09/29/2025 | Press release | Distributed by Public on 09/29/2025 09:06
MADISON, WI - Join staff and community members in celebrating the 25th Anniversary of Alicia Ashman Library on Saturday, October 11 from 10am - 12pm with a variety of activities highlighting the unique history of the library and the many patrons who have visited over the years.
The event will include remarks from Library Director Tana Elias, as well as Margie Navarre-Saaf, who was the first Supervisor at Alicia Ashman Library and went on to become the Borrower Services Manager for all nine Madison Public Libraries.
"Alicia Ashman Library has always offered something special to visitors, and I'm looking forward to talking about all the changes I've seen from 2000 to today," said Navarre-Saaf. "The celebration is a wonderful opportunity to remember together the people, services, and experiences we've shared within the walls of Alicia Ashman Library and envision a bright future for library service on the west side of Madison, too."
Attendees can participate in all-ages activities, such as:
Unveiling the Alicia Ashman Library time capsule from 2000
Viewing a collection of notes, drawings, pictures and more that were left in returned materials or in the book drops over the years with a "Book Drop Memories Discovered" exhibit
Putting together a custom-made 25th Anniversary edition Alicia Ashman Library community puzzle
Making a Mini Cake Sculpture with Bubbler Artist-in-Residence National Velvet
Sharing their first library memory, what they love about the library, and their hopes for the library of the future by adding candles to a non-edible cake created by Bubbler Artist-in-Residence National Velvet
Alicia Ashman Library is the most recently completed new library to be added to the Madison Public Library system, opening in its current location on High Point Road on October 14, 2000.

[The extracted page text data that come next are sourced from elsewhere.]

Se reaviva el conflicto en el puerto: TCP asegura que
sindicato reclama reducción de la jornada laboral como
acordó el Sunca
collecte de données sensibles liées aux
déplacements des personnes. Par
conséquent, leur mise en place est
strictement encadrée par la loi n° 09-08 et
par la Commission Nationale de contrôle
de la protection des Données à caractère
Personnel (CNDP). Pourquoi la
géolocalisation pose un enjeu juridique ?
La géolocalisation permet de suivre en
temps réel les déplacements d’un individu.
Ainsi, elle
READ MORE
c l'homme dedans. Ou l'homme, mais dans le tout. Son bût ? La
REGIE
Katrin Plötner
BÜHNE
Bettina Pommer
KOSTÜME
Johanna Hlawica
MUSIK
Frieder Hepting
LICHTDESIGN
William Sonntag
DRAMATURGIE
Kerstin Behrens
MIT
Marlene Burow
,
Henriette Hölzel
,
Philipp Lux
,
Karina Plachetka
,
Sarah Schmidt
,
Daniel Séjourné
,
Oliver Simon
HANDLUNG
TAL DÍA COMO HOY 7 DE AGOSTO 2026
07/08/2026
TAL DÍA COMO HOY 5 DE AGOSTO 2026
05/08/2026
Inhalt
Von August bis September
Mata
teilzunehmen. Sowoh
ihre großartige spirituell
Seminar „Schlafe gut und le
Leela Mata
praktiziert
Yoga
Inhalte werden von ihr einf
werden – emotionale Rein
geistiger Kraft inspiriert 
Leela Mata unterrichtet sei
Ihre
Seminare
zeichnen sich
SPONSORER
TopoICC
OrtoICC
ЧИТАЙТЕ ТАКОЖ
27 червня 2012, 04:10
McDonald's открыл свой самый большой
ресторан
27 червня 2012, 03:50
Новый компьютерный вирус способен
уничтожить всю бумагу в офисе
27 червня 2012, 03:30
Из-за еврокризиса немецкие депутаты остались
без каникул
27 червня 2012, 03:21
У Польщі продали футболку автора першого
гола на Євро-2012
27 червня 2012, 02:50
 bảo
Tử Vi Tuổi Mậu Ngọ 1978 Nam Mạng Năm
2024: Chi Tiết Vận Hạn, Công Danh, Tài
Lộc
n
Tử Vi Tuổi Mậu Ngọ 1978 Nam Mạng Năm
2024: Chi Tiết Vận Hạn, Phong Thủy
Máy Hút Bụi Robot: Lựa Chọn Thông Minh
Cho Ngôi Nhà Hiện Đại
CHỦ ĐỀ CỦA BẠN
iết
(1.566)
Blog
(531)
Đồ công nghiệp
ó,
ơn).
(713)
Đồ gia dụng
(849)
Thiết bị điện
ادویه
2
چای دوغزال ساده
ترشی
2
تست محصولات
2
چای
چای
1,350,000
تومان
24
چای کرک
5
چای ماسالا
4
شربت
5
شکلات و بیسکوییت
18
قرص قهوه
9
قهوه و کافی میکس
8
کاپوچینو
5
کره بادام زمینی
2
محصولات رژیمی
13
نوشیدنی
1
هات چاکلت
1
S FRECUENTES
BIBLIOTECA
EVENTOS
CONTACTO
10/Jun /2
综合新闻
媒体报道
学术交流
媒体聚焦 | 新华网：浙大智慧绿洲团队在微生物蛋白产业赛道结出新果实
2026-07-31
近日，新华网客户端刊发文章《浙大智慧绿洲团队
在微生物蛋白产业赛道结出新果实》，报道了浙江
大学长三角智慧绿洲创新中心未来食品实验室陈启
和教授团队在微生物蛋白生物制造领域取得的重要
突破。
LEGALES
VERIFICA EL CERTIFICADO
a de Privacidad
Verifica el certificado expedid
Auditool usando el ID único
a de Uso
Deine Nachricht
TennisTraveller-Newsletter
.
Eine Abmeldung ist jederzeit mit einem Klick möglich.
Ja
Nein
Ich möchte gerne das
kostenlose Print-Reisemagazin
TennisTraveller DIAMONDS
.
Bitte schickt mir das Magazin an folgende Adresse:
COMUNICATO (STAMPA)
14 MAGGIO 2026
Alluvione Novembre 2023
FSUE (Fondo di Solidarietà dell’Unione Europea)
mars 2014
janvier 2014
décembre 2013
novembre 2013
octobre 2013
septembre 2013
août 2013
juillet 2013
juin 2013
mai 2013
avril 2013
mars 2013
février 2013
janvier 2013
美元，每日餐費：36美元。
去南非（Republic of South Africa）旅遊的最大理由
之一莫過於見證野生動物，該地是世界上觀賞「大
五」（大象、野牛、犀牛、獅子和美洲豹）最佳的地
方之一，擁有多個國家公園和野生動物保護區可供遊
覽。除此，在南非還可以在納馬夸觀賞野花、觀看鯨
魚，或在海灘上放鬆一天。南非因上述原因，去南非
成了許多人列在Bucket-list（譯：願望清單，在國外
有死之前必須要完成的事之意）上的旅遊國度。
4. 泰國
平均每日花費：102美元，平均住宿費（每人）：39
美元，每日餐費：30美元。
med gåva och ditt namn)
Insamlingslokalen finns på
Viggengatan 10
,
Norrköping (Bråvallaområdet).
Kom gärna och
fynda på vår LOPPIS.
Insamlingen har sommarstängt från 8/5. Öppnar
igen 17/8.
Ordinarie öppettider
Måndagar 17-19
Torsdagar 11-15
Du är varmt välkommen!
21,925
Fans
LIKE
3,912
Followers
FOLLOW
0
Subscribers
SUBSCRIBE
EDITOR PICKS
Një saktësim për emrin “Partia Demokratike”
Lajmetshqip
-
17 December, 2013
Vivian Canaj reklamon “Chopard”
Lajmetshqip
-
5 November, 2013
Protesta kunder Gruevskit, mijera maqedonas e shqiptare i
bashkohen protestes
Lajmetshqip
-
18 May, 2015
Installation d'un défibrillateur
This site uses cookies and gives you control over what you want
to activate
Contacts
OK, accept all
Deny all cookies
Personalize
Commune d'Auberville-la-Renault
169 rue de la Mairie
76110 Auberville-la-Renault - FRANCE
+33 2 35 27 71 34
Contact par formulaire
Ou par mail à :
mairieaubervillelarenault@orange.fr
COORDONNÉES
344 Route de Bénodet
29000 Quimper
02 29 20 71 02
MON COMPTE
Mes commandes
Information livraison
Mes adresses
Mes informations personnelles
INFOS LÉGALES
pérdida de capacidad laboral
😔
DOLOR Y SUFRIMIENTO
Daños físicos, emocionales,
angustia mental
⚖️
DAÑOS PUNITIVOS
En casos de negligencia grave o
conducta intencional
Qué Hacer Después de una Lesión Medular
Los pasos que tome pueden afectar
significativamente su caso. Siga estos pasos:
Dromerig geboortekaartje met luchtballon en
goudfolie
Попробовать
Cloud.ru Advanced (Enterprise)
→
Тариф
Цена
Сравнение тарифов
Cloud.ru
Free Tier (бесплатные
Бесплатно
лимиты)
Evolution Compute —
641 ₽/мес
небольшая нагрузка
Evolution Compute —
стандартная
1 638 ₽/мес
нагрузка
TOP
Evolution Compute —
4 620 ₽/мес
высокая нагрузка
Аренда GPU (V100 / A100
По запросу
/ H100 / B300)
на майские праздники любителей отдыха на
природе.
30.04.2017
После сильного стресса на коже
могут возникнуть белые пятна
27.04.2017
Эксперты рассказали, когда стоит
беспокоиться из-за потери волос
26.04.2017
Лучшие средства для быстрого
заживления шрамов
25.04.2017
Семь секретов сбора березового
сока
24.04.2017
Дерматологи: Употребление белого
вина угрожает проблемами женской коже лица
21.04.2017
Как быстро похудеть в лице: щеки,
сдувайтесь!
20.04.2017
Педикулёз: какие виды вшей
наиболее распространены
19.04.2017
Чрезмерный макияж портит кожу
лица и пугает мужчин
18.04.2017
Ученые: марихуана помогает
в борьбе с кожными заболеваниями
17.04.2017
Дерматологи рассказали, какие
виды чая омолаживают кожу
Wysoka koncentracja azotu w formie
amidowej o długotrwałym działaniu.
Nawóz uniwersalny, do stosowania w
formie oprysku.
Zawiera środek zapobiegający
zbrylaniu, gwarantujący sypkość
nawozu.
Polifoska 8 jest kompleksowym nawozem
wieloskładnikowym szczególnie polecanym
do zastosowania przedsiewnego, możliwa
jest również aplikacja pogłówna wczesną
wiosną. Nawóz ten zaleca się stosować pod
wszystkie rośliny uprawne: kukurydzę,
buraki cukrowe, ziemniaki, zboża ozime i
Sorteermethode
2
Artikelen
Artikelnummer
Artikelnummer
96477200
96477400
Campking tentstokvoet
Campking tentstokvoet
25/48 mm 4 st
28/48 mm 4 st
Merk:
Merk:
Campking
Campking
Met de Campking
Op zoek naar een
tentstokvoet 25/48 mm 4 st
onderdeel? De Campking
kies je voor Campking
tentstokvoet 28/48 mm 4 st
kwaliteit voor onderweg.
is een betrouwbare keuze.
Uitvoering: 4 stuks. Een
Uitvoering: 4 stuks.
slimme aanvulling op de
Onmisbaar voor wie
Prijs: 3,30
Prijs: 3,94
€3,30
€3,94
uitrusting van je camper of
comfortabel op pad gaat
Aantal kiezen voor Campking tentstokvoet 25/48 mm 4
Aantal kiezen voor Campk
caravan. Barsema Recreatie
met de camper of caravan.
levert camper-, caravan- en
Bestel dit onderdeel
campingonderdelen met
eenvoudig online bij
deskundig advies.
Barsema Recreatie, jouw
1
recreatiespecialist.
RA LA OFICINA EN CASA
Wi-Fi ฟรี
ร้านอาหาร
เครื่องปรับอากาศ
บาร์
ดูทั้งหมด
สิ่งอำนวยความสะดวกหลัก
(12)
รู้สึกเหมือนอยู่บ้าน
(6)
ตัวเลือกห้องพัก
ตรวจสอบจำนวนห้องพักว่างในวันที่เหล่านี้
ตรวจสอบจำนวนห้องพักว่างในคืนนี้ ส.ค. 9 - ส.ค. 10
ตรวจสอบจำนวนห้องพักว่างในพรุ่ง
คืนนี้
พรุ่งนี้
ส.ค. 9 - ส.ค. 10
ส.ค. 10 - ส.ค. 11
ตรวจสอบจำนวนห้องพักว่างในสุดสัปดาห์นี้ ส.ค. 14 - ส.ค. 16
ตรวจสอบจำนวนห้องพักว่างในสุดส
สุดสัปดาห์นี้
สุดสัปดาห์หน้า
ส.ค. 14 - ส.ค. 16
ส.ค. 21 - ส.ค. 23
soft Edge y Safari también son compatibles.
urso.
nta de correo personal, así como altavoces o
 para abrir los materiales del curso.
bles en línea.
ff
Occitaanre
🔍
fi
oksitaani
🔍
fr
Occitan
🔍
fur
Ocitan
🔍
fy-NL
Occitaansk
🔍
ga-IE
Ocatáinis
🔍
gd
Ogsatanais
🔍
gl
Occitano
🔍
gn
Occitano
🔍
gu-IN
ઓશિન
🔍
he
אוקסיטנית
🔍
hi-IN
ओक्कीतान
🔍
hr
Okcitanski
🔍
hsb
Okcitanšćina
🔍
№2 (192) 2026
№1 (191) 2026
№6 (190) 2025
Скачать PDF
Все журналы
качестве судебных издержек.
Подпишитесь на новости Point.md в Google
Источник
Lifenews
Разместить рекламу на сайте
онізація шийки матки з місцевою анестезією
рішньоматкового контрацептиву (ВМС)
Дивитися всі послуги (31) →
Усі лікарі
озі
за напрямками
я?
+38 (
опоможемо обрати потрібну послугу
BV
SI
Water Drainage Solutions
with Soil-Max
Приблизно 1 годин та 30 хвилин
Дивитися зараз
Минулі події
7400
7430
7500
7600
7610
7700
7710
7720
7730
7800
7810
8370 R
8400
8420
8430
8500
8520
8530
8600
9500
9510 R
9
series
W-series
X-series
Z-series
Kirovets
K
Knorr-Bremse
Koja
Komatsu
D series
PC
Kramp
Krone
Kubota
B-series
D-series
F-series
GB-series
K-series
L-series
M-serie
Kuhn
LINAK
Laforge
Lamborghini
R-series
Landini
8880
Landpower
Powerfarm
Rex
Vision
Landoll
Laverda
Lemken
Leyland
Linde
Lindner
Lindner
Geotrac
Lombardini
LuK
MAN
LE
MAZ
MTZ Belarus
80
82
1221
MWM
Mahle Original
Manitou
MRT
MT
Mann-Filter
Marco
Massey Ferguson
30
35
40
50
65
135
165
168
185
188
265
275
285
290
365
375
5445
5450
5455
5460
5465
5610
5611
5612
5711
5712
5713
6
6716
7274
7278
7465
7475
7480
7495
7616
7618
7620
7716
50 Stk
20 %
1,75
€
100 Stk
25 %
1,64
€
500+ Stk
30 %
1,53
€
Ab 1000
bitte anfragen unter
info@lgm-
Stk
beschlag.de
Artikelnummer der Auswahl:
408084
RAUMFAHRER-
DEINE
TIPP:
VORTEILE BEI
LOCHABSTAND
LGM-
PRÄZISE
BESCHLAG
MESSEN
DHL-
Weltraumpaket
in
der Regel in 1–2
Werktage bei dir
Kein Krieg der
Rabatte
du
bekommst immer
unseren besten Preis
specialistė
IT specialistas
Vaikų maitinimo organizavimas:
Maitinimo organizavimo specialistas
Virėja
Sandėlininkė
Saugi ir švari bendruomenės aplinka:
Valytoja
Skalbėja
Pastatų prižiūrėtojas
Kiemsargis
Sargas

"It was really a community effort to get the library built," said Susan Hamlin, who served on the Common Council from 1991-2001 and made it a priority to establish library service on Madison's far west side.
Alongside project Co-Chair Donna Gray and former Madison Public Library Board President Tripp Widder, Hamlin worked to secure a spot in a neighborhood shopping center. While commercial businesses didn't want the corner lot, the large space was perfect for a new library.
As part of its $1.5 million fundraising effort, the Madison Public Library Foundation worked with Madison entrepreneurs Terrance and Judith Paul to name the library in honor of Alicia Ashman, a longtime Library Board and former Common Council member, who passed away in 2016.
On October 14, 2000, Ashman and Hamlin cut the grand opening ribbon together. According to Hamlin, Alicia Ashman Library's opening represented one example of libraries becoming not only places for literacy, but for community and connection.
"Madison was built on a neighborhood concept," Hamlin said, "and libraries contribute to that neighborhood concept."